Incumbents Roll to Victory
City voters re-elect five Council members over GOP-backed challengers in an unusually partisan election.
Knoxville voters on Tuesday rejected the Knox County Republican Party’s attempt to seize a majority on City Council and re-elected the five incumbents by convincing margins.
Each of the incumbents garnered 55-58 percent of the vote in Tuesday's election.
The incumbents each received 55-58 percent of the vote in a nominally nonpartisan election that featured a partisan-fueled record turnout. No challenger reached 45 percent of the vote.
The Knox County GOP succeeded in turning the election into a partisan affair, but a majority of Knoxville voters — as they have in recent state and federal elections — remained steadfastly blue.
“The people have spoken,” Vice Mayor Gwen McKenzie said. “The voice of reason has spoken. The people of Knoxville want to keep their elections nonpartisan.”
McKenzie handily defeated challenger Garrett Holt in the 6th District race, garnering 57.51 percent of the vote. The other incumbents reached similar numbers — Tommy Smith (1st District), 56.88 percent; Andrew Roberto (2nd District), 55.5 percent; Seema Singh (3rd District), 55.63 percent; and Lauren Rider (4th District), 55.66 percent.
"The community wants people who look at each decision and base their decisions on the merits,” Rider said at a post-election gathering of the incumbents at the rooftop bar of the Hyatt Place downtown. “The opposition ran on dog whistles. And that's not what we do."
Newly elected Knox County GOP Chair Daniel Herrera made electing Republicans to City Council a priority in his first year. The five challengers — Holt, Elizabeth Murphy (1st District), Kim Smith (2nd District), Nick Ciparro (3rd District) and Jim Klonaris (4th District) — ran coordinated campaigns and hit the same talking points. They painted Knoxville as a crime-ridden city on the brink of economic collapse, and the GOP filled mailboxes with attack mailers painting the incumbents as radical socialists intent on ruining the city.
The incumbents, who ran independent campaigns and received support from the Knox County Democratic Party only in the election’s final weeks, said the negative strategy backfired.

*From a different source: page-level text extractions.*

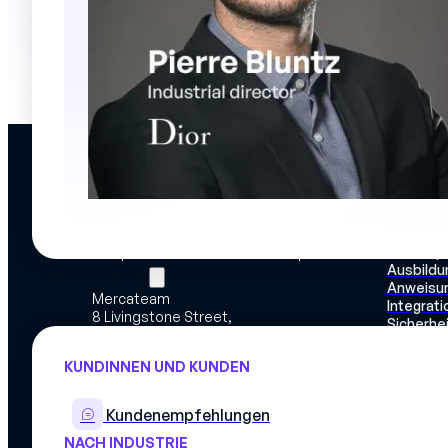
PLATTF
Entdecke
Kompete
Vereinfachen Sie die Verwaltung von
Einsatzp
Kompetenzen und Produktionsplänen
Ausbildu
Anwendungsfälle
Anweisun
Mercateam
Integrat
8 Livingstone Street,
Sicherhe
75018
Unsere 
PARIS
KUNDINNEN UND KUNDEN
Kundenempfehlungen
NACH INDUSTRIE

“It’s hard to look at this city and say it’s terrible,” Tommy Smith said. “It’s important for people to support problem solvers.”
Rider agreed. "People like what they've been seeing happening in Knoxville,” she said. “They like the parks and the improvements and new housing. They like the improvements to the bus lines."
At their post-election party at the Press Room, a North Knoxville venue owned by Klonaris, the challengers and Herrera were defiant in defeat.
“This is not the end of an election cycle; it’s the beginning of a movement,” Klonaris told supporters.
Herrera said negative campaigning didn’t hurt the GOP-backed candidates, adding that the Republicans had ignored city elections in the past. “Our biggest disadvantage was our starting point,” he said.
Erik Wiatr, a GOP consultant who helped run all five challengers’ campaigns, agreed. “We ran faster than them, but not fast enough with the starting point they had.”
Matt Shears, chair of the Knox County Democratic Party, countered that his party had never participated in city elections in the past. The only reason the local Democrats got involved this year, he said, was “to repudiate the lies and misinformation the GOP put in play.”
Shears said the incumbents had a broad spectrum of support from Democrats, Republicans and independents. Singh agreed, saying voters are more concerned with character and competence than party affiliation.
“So many Republicans voted for us because they were looking at a functional body that knows how to get things done, knows how to agree and how to disagree,” she said of the incumbents. “So I'm proud of my city."
The GOP effort did succeed in boosting voter turnout in a city election — a longstanding concern among those active in local politics. According to unofficial results from the Knox County Election Commission, 21,739 people voted in the general election, the most ever in a city election without a mayor’s race at the top of the ballot.
“Anytime more voters turn out, it’s good for everybody,” Herrera said.
The people of Knoxville should be prepared for another partisan-themed election in two years, he said. “This is just the beginning,” Herrera vowed. “We are going to bring it again next time.”
Shears, his Democratic counterpart, noted that the increased turnout didn’t represent a change in the public’s attitudes toward city elections. “As much as they intended to make this partisan,” he said, “the people of Knoxville said, ‘No.’”
Tommy Smith said that’s because the people of Knoxville understand that local elections are about the circumstances people find themselves in on a daily basis, not ideology.
“Local government’s more about public service than politics,” he said. “This is about sidewalks, quality of life and neighbors.”